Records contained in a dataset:
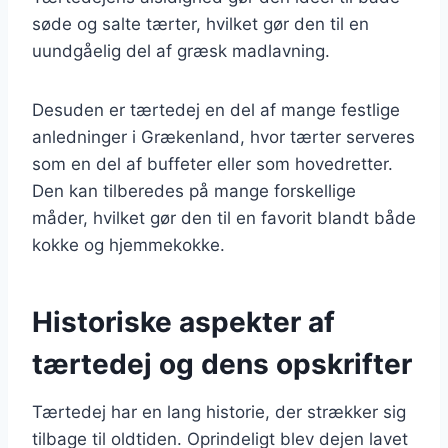
søde og salte tærter, hvilket gør den til en
uundgåelig del af græsk madlavning.
Desuden er tærtedej en del af mange festlige
anledninger i Grækenland, hvor tærter serveres
som en del af buffeter eller som hovedretter.
Den kan tilberedes på mange forskellige
måder, hvilket gør den til en favorit blandt både
kokke og hjemmekokke.
Historiske aspekter af
tærtedej og dens opskrifter
Tærtedej har en lang historie, der strækker sig
tilbage til oldtiden. Oprindeligt blev dejen lavet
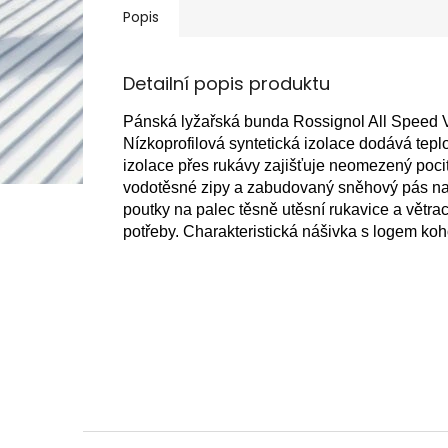
Popis
Detailní popis produktu
Pánská lyžařská bunda Rossignol All Speed V
Nízkoprofilová syntetická izolace dodává tepl
izolace přes rukávy zajišťuje neomezený pocit
vodotěsné zipy a zabudovaný sněhový pás nabí
poutky na palec těsně utěsní rukavice a větr
potřeby. Charakteristická nášivka s logem ko
Z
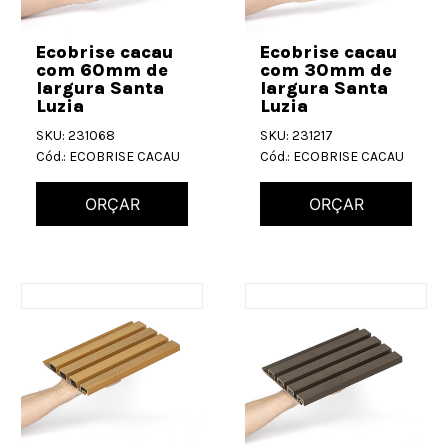
Ecobrise cacau
Ecobrise cacau
com 60mm de
com 30mm de
largura Santa
largura Santa
Luzia
Luzia
SKU: 231068
SKU: 231217
Cód.: ECOBRISE CACAU
Cód.: ECOBRISE CACAU
ORÇAR
ORÇAR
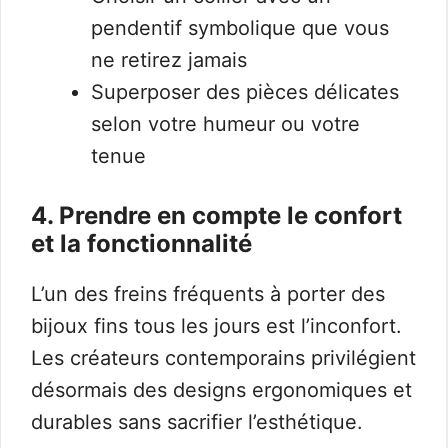
pendentif symbolique que vous
ne retirez jamais
Superposer des pièces délicates
selon votre humeur ou votre
tenue
4. Prendre en compte le confort
et la fonctionnalité
L’un des freins fréquents à porter des
bijoux fins tous les jours est l’inconfort.
Les créateurs contemporains privilégient
désormais des designs ergonomiques et
durables sans sacrifier l’esthétique.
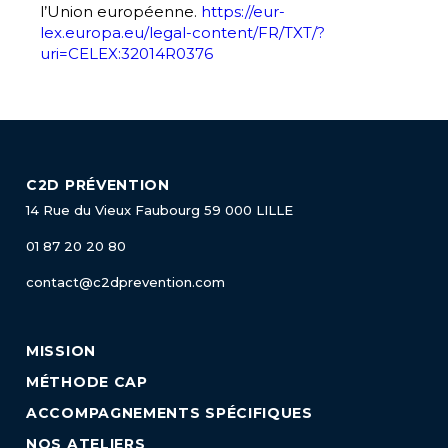
l’Union européenne.
https://eur-
lex.europa.eu/legal-content/FR/TXT/?
uri=CELEX:32014R0376
C2D PRÉVENTION
14 Rue du Vieux Faubourg
59 000 LILLE
01 87 20 20 80
contact@c2dprevention.com
MISSION
MÉTHODE CAP
ACCOMPAGNEMENTS SPÉCIFIQUES
NOS ATELIERS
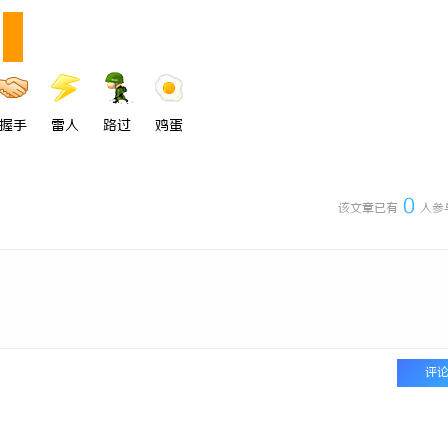
握手
雷人
路过
鸡蛋
0
该文章已有
人参
评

ASSIGNMENT - Write out all the entries exactly, except for the pictures.

ANSWER AREA -
søde og salte tærter, hvilket gør den til en
uundgåelig del af græsk madlavning.
Desuden er tærtedej en del af mange festlige
anledninger i Grækenland, hvor tærter serveres
som en del af buffeter eller som hovedretter.
Den kan tilberedes på mange forskellige
måder, hvilket gør den til en favorit blandt både
kokke og hjemmekokke.
Historiske aspekter af
tærtedej og dens opskrifter
Tærtedej har en lang historie, der strækker sig
tilbage til oldtiden. Oprindeligt blev dejen lavet
Popis
Detailní popis produktu
Pánská lyžařská bunda Rossignol All Speed V
Nízkoprofilová syntetická izolace dodává tepl
izolace přes rukávy zajišťuje neomezený pocit
vodotěsné zipy a zabudovaný sněhový pás nabí
poutky na palec těsně utěsní rukavice a větr
potřeby. Charakteristická nášivka s logem ko
Z
Ecobrise cacau
Ecobrise cacau
com 60mm de
com 30mm de
largura Santa
largura Santa
Luzia
Luzia
SKU: 231068
SKU: 231217
Cód.: ECOBRISE CACAU
Cód.: ECOBRISE CACAU
ORÇAR
ORÇAR
pendentif symbolique que vous
ne retirez jamais
Superposer des pièces délicates
selon votre humeur ou votre
tenue
4. Prendre en compte le confort
et la fonctionnalité
L’un des freins fréquents à porter des
bijoux fins tous les jours est l’inconfort.
Les créateurs contemporains privilégient
désormais des designs ergonomiques et
durables sans sacrifier l’esthétique.
l’Union européenne.
https://eur-
lex.europa.eu/legal-content/FR/TXT/?
uri=CELEX:32014R0376
C2D PRÉVENTION
14 Rue du Vieux Faubourg
59 000 LILLE
01 87 20 20 80
contact@c2dprevention.com
MISSION
MÉTHODE CAP
ACCOMPAGNEMENTS SPÉCIFIQUES
NOS ATELIERS
握手
雷人
路过
鸡蛋
0
该文章已有
人参
评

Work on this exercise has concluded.